Task to complete
Here the job is to transcribe the data exactly while omitting the images.

Collected material
--- START ---

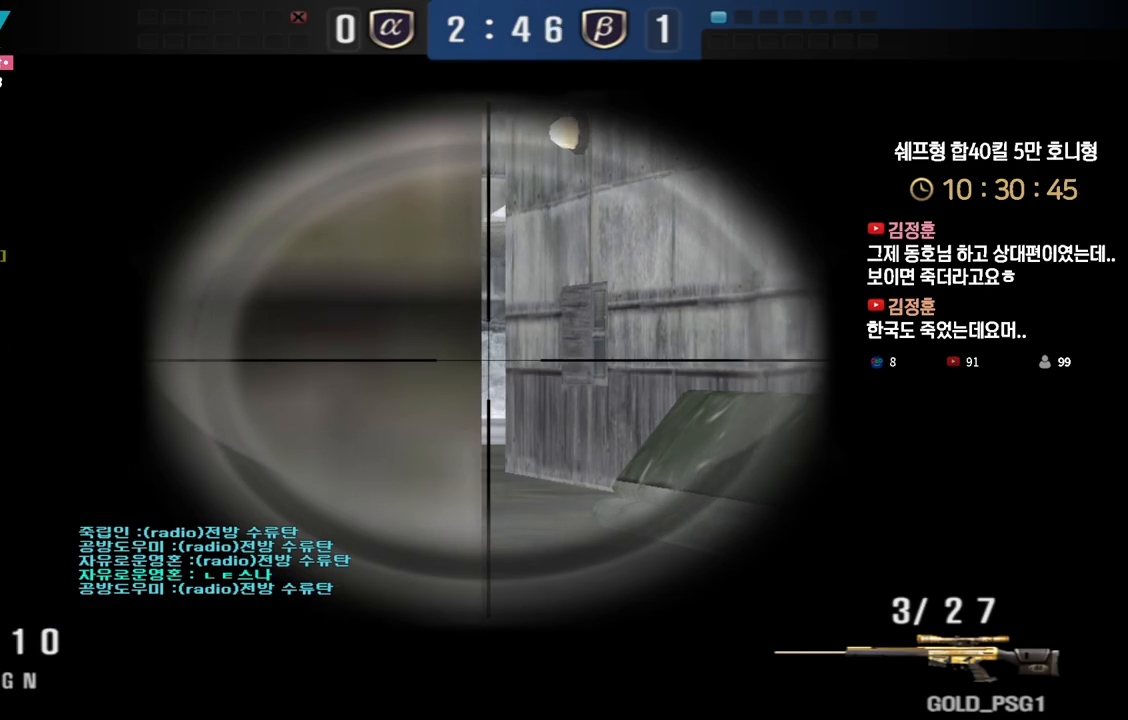
{"keys": ["ctrl"], "events": []}
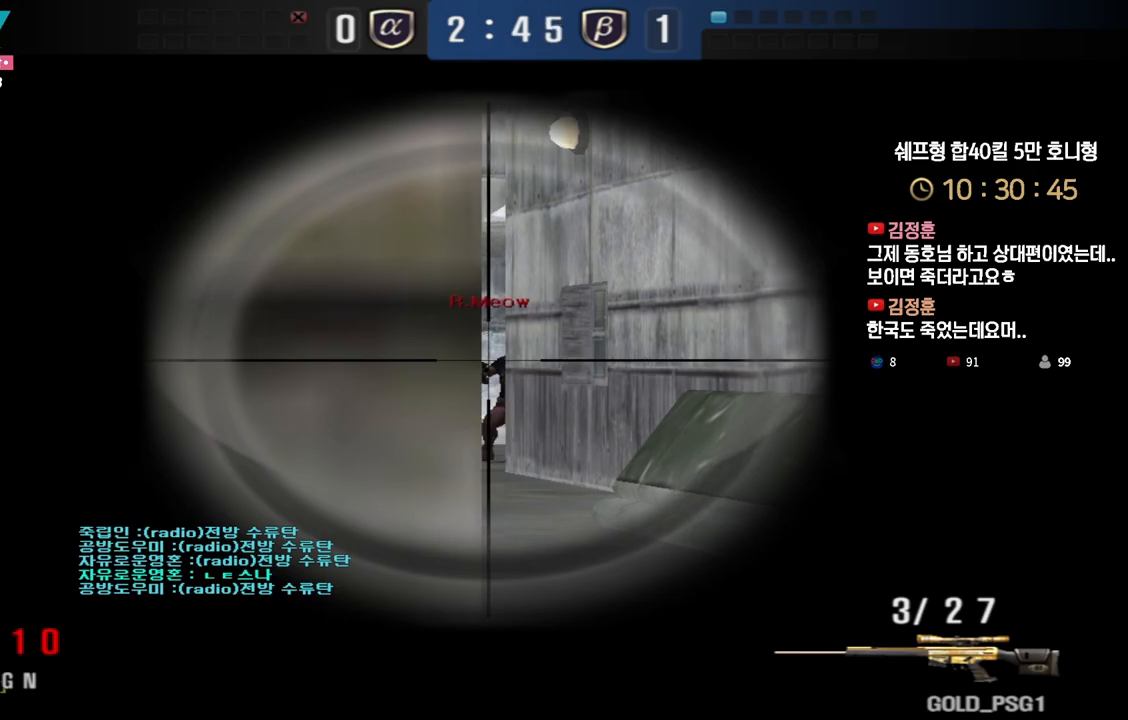
{"keys": ["ctrl"], "events": []}
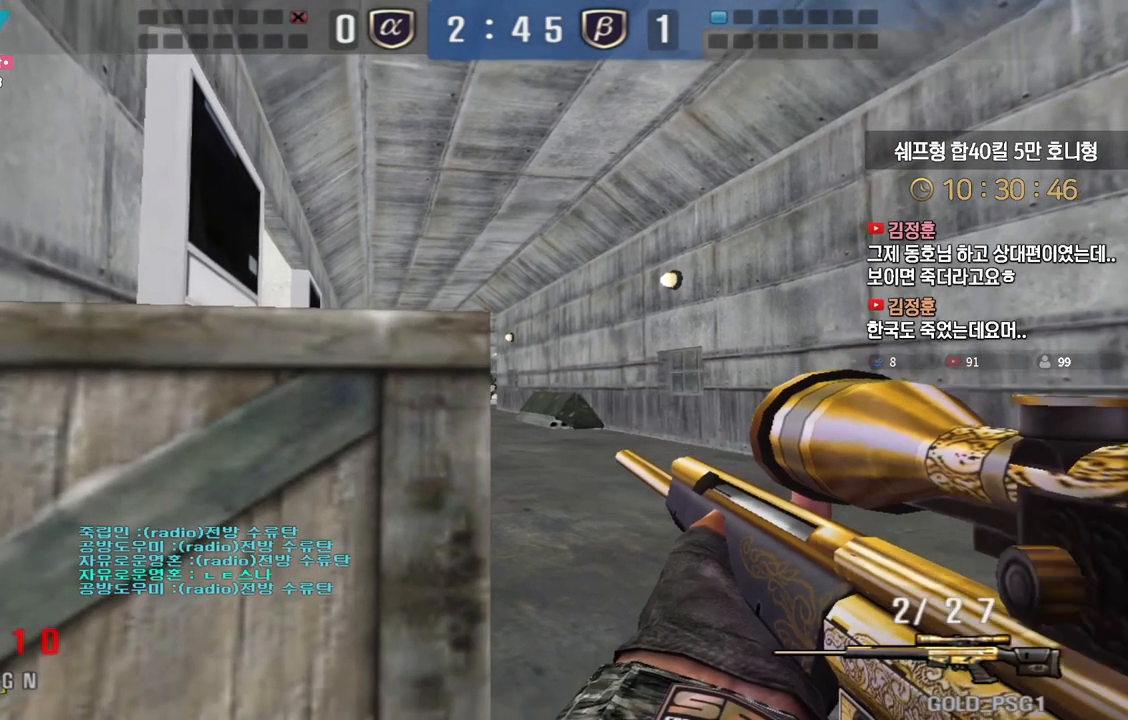
{"keys": ["a"], "events": [[350, "a", "down"], [400, "ctrl", "up"]]}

--- END ---

Answer to the exercise
{"keys": ["ctrl"], "events": []}
{"keys": ["ctrl"], "events": []}
{"keys": ["a"], "events": [[350, "a", "down"], [400, "ctrl", "up"]]}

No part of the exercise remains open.